▶ _What you need to do_:
Set down again each entry exactly as it reads, pictures excluded.

= = = = = = =

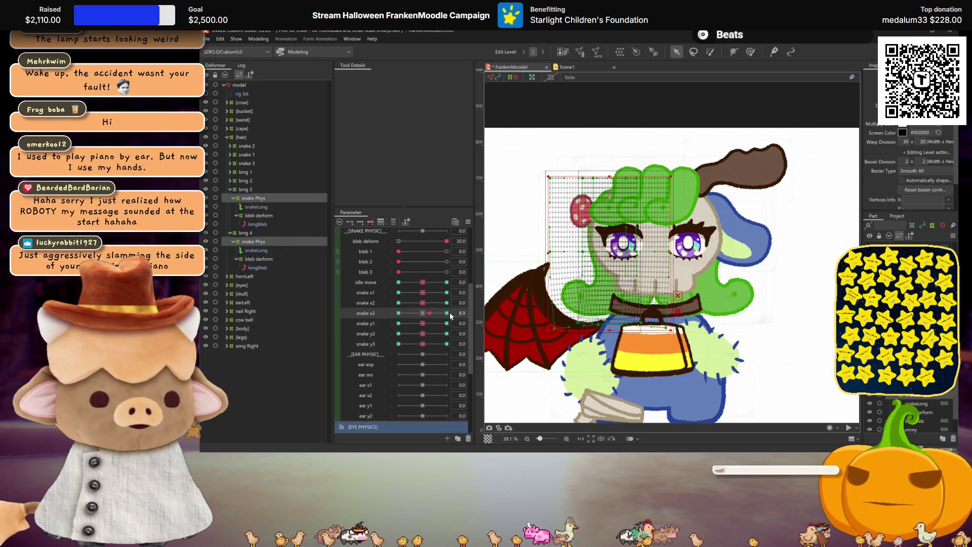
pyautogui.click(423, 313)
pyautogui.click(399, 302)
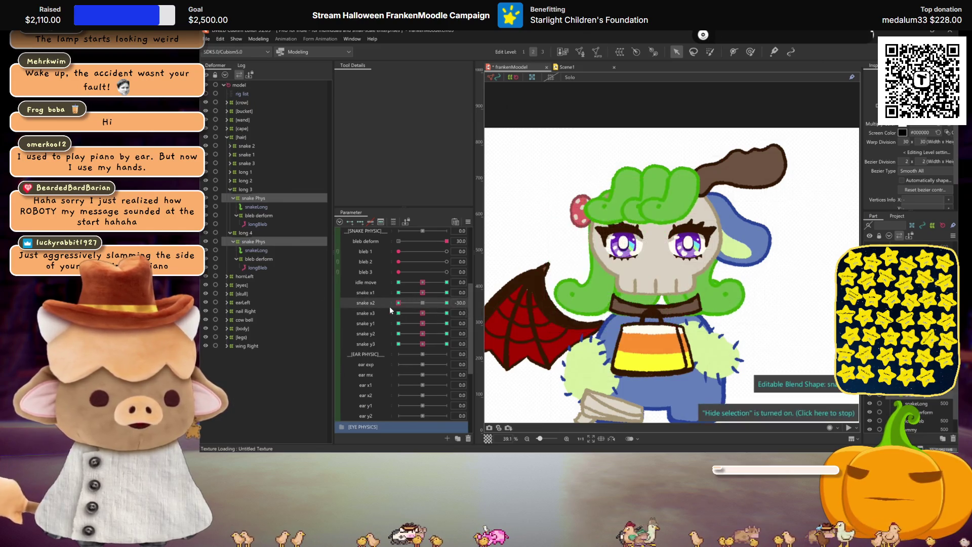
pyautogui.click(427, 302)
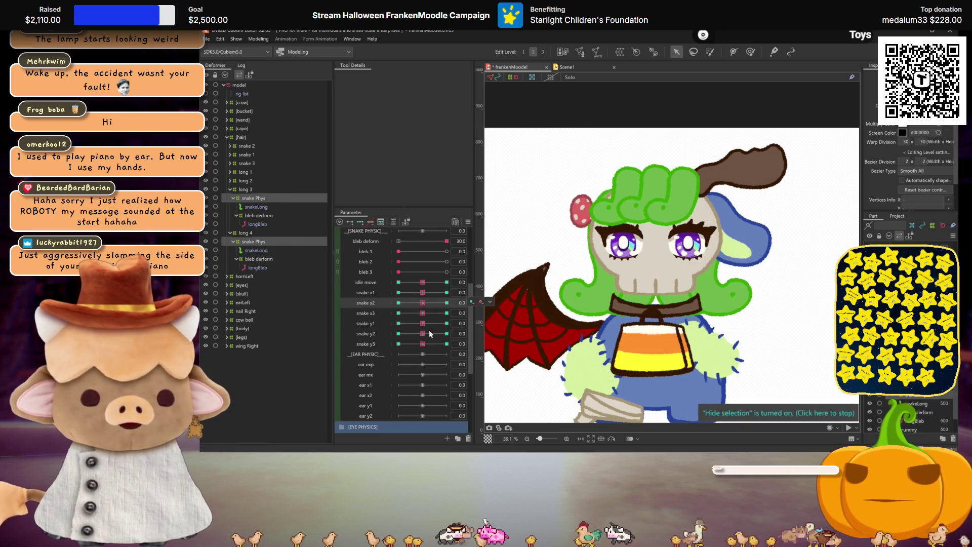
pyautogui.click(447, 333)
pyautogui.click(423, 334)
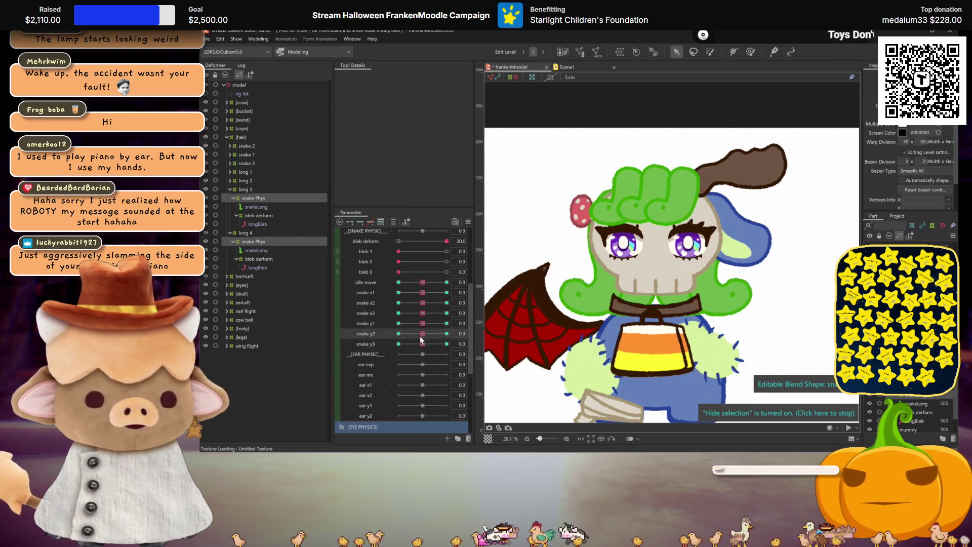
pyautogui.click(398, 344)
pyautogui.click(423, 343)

= = = = = = =

▶ _Written reply_:
pyautogui.click(423, 313)
pyautogui.click(399, 302)
pyautogui.click(427, 302)
pyautogui.click(447, 333)
pyautogui.click(423, 334)
pyautogui.click(398, 344)
pyautogui.click(423, 343)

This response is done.